On the evening of Dec. 23, just as Americans collectively unplugged and began traveling for the holidays, Hyatt Hotels and Livestream both began notifying their customers that their private records may have been compromised.
So far, neither company has said how many customers may have been affected. Hyatt says it “recently identified malware on computers that operate the payment-processing systems for Hyatt-managed locations,” but has yet to confirm whether there was a definite breach. Livestream told its users via email that information may have been compromised, including their “name, email address, an encrypted version of your password, and if you provided it to us, date of birth and/or phone number.” According to the email, the video-streaming platform does not store credit-card information.

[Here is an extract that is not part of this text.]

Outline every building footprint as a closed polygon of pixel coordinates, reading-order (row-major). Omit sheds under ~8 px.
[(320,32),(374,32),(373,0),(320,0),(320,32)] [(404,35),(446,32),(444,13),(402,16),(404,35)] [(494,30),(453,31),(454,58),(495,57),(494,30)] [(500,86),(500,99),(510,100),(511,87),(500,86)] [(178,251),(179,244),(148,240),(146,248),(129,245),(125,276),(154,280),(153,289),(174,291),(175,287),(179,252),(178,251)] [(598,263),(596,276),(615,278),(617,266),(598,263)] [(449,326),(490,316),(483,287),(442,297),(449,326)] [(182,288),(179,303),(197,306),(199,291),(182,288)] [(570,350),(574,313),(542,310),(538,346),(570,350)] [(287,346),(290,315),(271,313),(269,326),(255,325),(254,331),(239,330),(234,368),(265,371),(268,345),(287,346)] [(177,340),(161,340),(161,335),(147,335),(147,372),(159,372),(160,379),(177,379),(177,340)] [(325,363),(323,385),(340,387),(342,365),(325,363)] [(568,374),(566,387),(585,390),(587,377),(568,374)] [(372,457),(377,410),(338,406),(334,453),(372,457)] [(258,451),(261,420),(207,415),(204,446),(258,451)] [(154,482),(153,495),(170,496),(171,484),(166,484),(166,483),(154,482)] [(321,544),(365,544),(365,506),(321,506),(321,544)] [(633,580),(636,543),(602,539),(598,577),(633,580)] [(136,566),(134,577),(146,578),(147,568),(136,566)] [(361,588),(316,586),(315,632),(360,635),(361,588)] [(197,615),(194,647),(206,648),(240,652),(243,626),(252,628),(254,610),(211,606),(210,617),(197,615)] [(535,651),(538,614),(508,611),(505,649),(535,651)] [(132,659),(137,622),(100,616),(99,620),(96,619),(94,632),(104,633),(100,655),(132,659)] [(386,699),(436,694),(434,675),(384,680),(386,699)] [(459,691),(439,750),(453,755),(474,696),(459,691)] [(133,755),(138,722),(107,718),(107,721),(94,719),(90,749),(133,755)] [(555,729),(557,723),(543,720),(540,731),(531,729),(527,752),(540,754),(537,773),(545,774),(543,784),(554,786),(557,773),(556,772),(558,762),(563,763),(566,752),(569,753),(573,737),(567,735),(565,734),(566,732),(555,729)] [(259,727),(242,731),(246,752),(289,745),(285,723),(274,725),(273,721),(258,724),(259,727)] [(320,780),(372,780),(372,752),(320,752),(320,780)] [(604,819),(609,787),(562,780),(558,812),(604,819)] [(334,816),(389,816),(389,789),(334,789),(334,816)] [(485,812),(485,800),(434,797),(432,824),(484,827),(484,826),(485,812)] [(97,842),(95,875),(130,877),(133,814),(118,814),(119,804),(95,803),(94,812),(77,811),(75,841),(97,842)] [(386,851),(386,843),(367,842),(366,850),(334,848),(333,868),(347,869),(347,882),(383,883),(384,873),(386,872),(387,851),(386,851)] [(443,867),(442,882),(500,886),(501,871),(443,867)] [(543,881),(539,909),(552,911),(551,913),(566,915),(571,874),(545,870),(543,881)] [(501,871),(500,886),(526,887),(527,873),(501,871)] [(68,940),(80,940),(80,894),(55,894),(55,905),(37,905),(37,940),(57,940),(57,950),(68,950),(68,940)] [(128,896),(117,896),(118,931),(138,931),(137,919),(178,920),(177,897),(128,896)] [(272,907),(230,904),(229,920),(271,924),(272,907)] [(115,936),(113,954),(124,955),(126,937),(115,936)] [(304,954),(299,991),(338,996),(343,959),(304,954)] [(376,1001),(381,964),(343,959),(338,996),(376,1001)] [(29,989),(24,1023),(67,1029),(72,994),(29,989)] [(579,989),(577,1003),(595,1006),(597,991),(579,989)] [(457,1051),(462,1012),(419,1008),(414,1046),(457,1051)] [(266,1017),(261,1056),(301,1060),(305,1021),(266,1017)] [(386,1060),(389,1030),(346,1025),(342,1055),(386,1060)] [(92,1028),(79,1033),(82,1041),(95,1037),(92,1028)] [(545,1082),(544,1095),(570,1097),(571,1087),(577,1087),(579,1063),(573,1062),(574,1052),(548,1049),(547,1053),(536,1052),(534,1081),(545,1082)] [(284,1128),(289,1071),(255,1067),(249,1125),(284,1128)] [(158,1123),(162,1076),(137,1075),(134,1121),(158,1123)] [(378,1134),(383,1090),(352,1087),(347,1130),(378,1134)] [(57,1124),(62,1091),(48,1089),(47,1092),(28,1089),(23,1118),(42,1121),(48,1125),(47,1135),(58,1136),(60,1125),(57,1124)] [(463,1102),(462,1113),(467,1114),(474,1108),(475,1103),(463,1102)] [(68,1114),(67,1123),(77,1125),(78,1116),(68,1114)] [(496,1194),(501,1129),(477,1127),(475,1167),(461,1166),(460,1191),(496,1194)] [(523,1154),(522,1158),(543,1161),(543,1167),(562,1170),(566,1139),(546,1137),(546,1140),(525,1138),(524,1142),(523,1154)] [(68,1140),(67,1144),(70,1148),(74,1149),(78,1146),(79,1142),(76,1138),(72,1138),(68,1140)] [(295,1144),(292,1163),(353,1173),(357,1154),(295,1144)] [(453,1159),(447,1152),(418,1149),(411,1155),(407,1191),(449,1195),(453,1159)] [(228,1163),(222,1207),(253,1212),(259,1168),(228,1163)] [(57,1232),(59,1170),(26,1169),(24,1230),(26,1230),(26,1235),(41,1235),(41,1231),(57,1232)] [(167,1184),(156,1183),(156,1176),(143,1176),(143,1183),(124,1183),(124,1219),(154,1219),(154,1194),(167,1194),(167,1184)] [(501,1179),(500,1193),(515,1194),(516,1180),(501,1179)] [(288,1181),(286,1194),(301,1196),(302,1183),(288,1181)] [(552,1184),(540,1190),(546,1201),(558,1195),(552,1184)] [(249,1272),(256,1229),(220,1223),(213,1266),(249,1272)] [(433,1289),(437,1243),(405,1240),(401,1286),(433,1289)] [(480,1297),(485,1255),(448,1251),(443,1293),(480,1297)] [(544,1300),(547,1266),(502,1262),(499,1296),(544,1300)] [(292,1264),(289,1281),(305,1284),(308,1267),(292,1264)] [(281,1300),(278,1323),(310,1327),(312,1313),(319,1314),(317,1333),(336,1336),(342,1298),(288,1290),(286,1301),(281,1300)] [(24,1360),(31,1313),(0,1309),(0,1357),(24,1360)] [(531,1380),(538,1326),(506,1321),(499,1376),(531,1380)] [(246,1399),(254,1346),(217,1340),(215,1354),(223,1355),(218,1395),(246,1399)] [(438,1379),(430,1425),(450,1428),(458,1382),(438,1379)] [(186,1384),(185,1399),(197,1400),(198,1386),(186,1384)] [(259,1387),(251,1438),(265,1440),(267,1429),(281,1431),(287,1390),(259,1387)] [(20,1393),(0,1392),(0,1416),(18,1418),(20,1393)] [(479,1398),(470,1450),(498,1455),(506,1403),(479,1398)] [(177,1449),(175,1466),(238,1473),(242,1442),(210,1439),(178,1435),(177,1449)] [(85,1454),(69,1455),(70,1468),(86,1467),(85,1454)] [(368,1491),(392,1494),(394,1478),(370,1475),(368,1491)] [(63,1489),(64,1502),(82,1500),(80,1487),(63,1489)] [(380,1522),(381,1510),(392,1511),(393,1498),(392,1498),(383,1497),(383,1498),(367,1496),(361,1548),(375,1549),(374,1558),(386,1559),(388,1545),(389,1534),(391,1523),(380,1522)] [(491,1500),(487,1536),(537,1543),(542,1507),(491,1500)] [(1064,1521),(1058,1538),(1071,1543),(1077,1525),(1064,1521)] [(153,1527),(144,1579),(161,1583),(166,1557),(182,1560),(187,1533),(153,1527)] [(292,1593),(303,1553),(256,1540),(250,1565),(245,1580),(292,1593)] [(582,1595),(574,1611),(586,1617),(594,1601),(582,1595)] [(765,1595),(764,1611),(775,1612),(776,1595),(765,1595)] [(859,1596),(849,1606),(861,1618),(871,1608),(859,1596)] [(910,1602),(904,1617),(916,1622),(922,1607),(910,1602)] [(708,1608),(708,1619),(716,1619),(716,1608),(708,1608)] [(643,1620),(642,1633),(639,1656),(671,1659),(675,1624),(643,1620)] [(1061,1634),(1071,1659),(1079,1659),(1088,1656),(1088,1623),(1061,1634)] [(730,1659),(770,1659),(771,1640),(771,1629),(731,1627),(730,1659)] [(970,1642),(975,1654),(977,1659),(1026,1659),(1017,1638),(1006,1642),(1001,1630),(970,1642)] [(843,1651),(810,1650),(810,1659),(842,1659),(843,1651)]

A Hyatt spokesperson told Quartz the company discovered malware on its payment-processing systems on Nov. 30, and is still investigating. It’s not unusual for a company to wait a month or so before announcing a data breach. It’s also become the norm for companies to put out a series of updates as they learn more. The number of people affected in the breach tends to go up with each one.
Typically, though, the first announcement does include some estimate of the number of people affected. When asked how many customer records are in its potentially compromised system, a Hyatt spokesperson told Quartz that information is not available. In a a press release from April, Livestream said it had ”300,000 producers streaming live events to over 40 million viewers a month.”